The source of MPO is likewise uncertain. Normally, mature MPO resides in the azurophilic granules of polymorphonuclear leukocytes and monocytes (40), its synthesis restricted to the promyelocytic stage of myeloid development (41, 42). The transition from monocyte to macrophage is associated with a decrease in peroxidase activity (43), thought to reflect a loss in cell-associated MPO during differentiation into macrophages. Although the MPO detected within plaques could be the remnants of enzyme released during migration of phagocytes through the lesion early in the genesis of the plaque, neutrophils are not seen in atheromata and monocytes have relatively little MPO. An alternative, and testable, hypothesis is that tissue macrophages, within the context of the unique mix of cytokines present in the atheromatous plaque subintimally, reinitiate transcription of the MPO gene. In contrast to bone marrow promyelocytes, foam cells do not possess azurophilic granules and thus would lack access to the subcellular compartment for storage of MPO. Without an intracellular target and/or targeting mechanism, the newly synthesized MPO precursor in foam cells would enter the secretory pathway and be released into the extracellular space.

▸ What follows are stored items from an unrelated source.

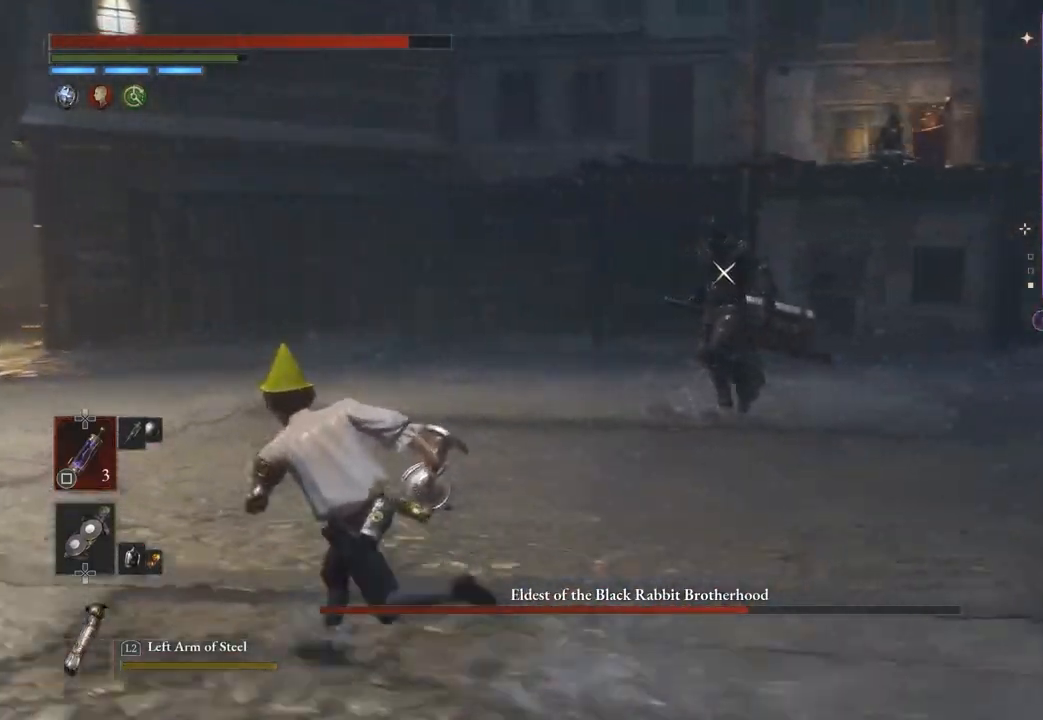
{"buttons": [], "left_stick": "up-left", "right_stick": "center", "events": []}
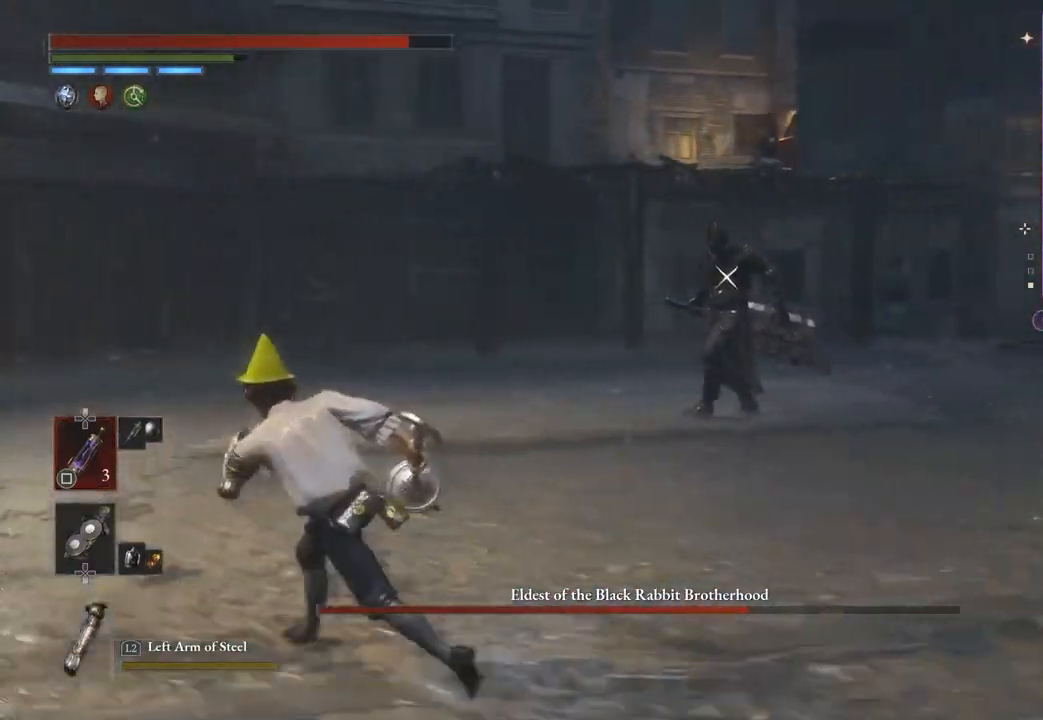
{"buttons": [], "left_stick": "up-left", "right_stick": "center", "events": []}
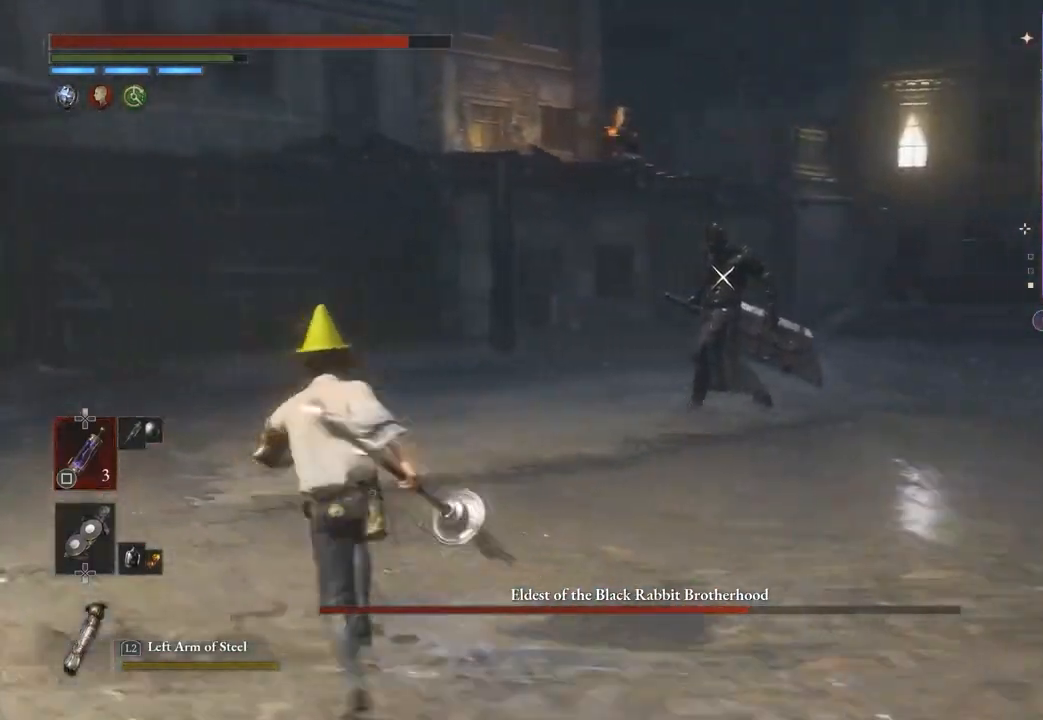
{"buttons": [], "left_stick": "left", "right_stick": "center", "events": [[133, "left_stick", "left"]]}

Were this mechanism operative, immunochemical analysis of such lesions would detect the 90-kDa MPO precursor rather than processed subunits of mature lysosomal MPO.
Lastly, in light of the limitations of the model, the best test of the role of MPO in human atherosclerosis should come from clinical studies. Of course, the least ambiguous study would compare the prevalence or risk of atherosclerosis in individuals with and without MPO. Although complete MPO deficiency is relatively common [reviewed in ref. 20], a large population study would be necessary to provide sufficient numbers to support firm conclusions. Alternatively, one could determine whether the amount of functional MPO within granulocytes correlated with a graded risk of atherosclerosis, analogous to the recently described relationship between factor VII levels and risk for myocardial infarction (44). The promoter region of the MPO gene has an allelic polymorphism wherein the presence of G or A at nucleotide –463 effects 25-fold differences in its transcription (45). This polymorphism is likely reflected in differential levels of MPO protein and activity within circulating granulocytes, affording investigators an accessible means to assess MPO levels and correlate them with the presence of atherosclerotic heart disease.
In summary, the study by Brennan et al. (17), like many excellent studies, raises more questions than it answers, many of which extend well beyond the focus of the initial issue addressed. Most striking is the reminder that the synergy of phagocyte antimicrobial elements, often synonymous with components of inflammation, may complicate the interpretation of murine knockout studies, as elegantly discussed recently by Nathan and Shiloh (33). Despite their utility as powerful analytical tools, perhaps we should temper enthusiasm for this experimental approach with Alexander Pope’s admonition from Epistle II of An Essay on Man, “The proper study of mankind is man.”
Work in the Nauseef lab is supported by grants from the US Public Health Service (AI-34879, HL-53592, AI-44642) and a Merit Review Grant from the Veterans Administration.